As river pilot, his task is to protect the river itself, ensuring that the ship does not do anything too outrageous. Not so the ageing harbour pilot, who comes on with the tug and guides the ship into its berth. In about fifteen minutes I have his life story, his politics, and his view of the world. He has done it all – tug captain, salvage captain, NY pilot, for 40 years – and takes no shit, whether that is homeland security (‘what do you think, that I’m a terrorist?’), or the feeling that Japanese ‘fishing boats’ have far too much surveillance equipment upon them, or that container screening is pointless, since if you actually get caught smuggling you are really, really stupid.
The Way It Has Always Been Done
But I also learn that American pilots occasionally accept cartons of cigarettes as gifts. Australians and Kiwis do not accept them – or rather, they are never offered – whereas everyone else seems more than happy for a carton or two. Never a word is said, the pilot expresses feigned surprise and gratefulness when the carton appears, even though he has perhaps placed a cigarette packet in an obvious place to indicate a preferred brand – a ritual of practised exchange.
Intrigued, I later ask the captain about the cigarettes.
‘If their opinion is important’, he says, ‘it makes things easier. The inspector at Panama, who checks the worthiness of the ship before entering the canal, is vital. Without his OK, the pilots won’t board and we won’t proceed. That’s why he gets two cartons. The others, if they have been helpful, one each’.

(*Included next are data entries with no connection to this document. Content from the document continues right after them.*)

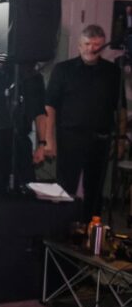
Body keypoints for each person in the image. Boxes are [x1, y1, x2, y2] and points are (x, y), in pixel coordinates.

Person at [45, 25, 127, 221]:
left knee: (95, 190)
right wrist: (48, 139)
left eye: (97, 45)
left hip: (101, 138)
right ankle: (62, 229)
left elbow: (121, 108)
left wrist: (121, 139)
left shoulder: (113, 72)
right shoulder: (63, 70)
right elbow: (49, 106)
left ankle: (90, 233)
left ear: (103, 46)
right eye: (87, 44)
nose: (92, 49)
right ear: (79, 45)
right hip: (70, 137)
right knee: (65, 187)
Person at [0, 63, 48, 185]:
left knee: (27, 187)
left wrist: (42, 145)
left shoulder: (34, 79)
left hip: (22, 141)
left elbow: (40, 113)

‘What about New Zealand?’ I say. ‘No smokes there’.
‘No’, says the captain. ‘They tell me they could take them, but it would create far too many problems with customs if caught. Actually, I prefer the Jamaicans and Panamanians. It is easier to get things done; no masses of paperwork; no small-minded officials who will find something if they look hard enough. You know, in Australia or the USA, a blinkered petty bureaucrat will look over all the paperwork in minute detail, looking for a slip. Waste of time’.
But after I notice a carton slipped to one American pilot, the captain simply observes, ‘It is the way it has always been done, a way to build relationships’.